Given passage:
Content starts
Suzanne--I'm also a big scifi fan and think The Wish is one of the best alternate universe eps I've seen. But I (like Nikki) am watching Dr. Who for the first time and really enjoyed one that I just saw from Season 2. It's no "The Wish" though:)

The Question Mark: I'm with you on Willow/Xander. I wasn't feeling the love, I just wanted to smack 'em both.

Suzanne said...

@Anne, your explanation for why Buffy feels alone and has a hard time telling her friends and Giles about Angel makes a lot of sense. That darn Xander! (I do love his character, though.)

@EBeth To The Power Of?,I have been considering watching Dr. Who for awhile (I have seen a couple of episodes) and now between you and Nikki recommending it, I may just have to give it a solid try. Just what I need -- another t.v. show to watch! ;)

Missy said...

'Revelations' & a s4 episode that shall remain nameless are the only two eps I can't rewatch.

'lover's Walk' is Great
and the funeral fakeout annoys me still(12yrs after the fact)

'The Wish' is an all time fav ep of mine(and the entire fandom)
In light of recent events,everyones deaths are meaning full.
VampWillow & VampXander kill Cordy.
Oz kills VampWillow.
VampXander kills Angel
Alt-Buffy kills VampXander.
and The Master kills Buffy a la 'Prophecy Girl'.
Also Anya is one of my fav characters EVER. :)

Missy said...

That was meant to be

Fun Fact
Charisma Carpenter fell onto a piece of rebar(A pool was being remodeled) when she was a young child ,So they made an effort to make this rebar go into the same spot so the scar you see is legit.

Exact same they did with James' eyebrow scar (he was mugged in NYC afew yrs befor getting the role of Spike on Buffy).

Liz said...

Interesting facts Missy, could i ask you why you can't rewatch revelations?

sorry i'm just curious, call it human nature

You can answer in the spoiler thread if you don't mind answering

Becky said...
Content ends
Records:
Content starts
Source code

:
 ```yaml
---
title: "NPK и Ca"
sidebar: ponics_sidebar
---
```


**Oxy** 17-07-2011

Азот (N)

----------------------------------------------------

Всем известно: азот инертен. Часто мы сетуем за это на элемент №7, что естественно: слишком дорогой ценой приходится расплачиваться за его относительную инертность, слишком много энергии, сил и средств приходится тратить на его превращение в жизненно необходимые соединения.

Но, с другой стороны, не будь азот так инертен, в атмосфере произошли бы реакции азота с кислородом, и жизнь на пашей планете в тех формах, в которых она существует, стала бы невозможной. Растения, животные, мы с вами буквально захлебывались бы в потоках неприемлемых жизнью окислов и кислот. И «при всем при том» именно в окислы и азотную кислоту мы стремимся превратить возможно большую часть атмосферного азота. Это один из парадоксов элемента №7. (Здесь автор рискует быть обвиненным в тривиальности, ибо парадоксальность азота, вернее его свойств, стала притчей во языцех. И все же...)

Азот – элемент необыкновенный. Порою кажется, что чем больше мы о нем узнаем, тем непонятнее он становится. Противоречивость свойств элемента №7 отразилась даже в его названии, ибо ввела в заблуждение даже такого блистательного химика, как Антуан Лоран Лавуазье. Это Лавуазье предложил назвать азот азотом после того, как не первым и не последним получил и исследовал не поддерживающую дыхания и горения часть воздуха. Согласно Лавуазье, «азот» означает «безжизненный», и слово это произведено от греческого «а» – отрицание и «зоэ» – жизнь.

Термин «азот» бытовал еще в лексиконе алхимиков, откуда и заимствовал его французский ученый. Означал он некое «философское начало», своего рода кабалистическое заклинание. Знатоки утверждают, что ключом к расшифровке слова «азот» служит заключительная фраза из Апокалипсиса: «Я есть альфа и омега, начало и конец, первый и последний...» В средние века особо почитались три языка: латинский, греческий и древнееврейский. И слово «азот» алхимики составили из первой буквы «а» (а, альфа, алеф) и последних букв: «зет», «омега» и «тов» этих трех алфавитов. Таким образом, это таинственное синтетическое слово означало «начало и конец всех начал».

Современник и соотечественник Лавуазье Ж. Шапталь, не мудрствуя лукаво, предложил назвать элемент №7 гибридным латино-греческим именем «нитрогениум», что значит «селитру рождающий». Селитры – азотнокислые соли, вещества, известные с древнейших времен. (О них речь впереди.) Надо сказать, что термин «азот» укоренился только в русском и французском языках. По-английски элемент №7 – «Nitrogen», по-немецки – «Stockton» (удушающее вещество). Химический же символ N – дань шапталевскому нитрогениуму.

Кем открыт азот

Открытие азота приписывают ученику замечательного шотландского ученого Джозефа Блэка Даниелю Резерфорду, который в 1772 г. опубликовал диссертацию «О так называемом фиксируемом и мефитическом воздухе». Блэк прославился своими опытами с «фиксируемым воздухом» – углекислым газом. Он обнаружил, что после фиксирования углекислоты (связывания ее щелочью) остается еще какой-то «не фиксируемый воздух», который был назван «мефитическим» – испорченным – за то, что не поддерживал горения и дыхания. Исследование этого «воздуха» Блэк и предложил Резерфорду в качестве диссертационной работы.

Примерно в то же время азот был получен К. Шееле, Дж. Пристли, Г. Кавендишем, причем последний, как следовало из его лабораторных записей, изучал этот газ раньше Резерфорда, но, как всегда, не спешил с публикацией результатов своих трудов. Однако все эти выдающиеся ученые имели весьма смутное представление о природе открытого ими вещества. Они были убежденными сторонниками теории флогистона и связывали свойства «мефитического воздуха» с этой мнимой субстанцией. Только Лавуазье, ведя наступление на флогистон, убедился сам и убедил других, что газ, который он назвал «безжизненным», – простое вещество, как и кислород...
Content ends
Assignment A: Can you copy everything from "Also Anya is" down to "Liz said..." in the Buffy comment thread?
Assignment B: Which killings in "The Wish" does the Buffy comment thread list?

Answer space A:
Also Anya is one of my fav characters EVER. :)

Missy said...

That was meant to be

Fun Fact
Charisma Carpenter fell onto a piece of rebar(A pool was being remodeled) when she was a young child ,So they made an effort to make this rebar go into the same spot so the scar you see is legit.

Exact same they did with James' eyebrow scar (he was mugged in NYC afew yrs befor getting the role of Spike on Buffy).

Liz said...

Answer space B:
- VampWillow and VampXander kill Cordy.
- Oz kills VampWillow.
- VampXander kills Angel.
- Alt-Buffy kills VampXander.
- The Master kills Buffy.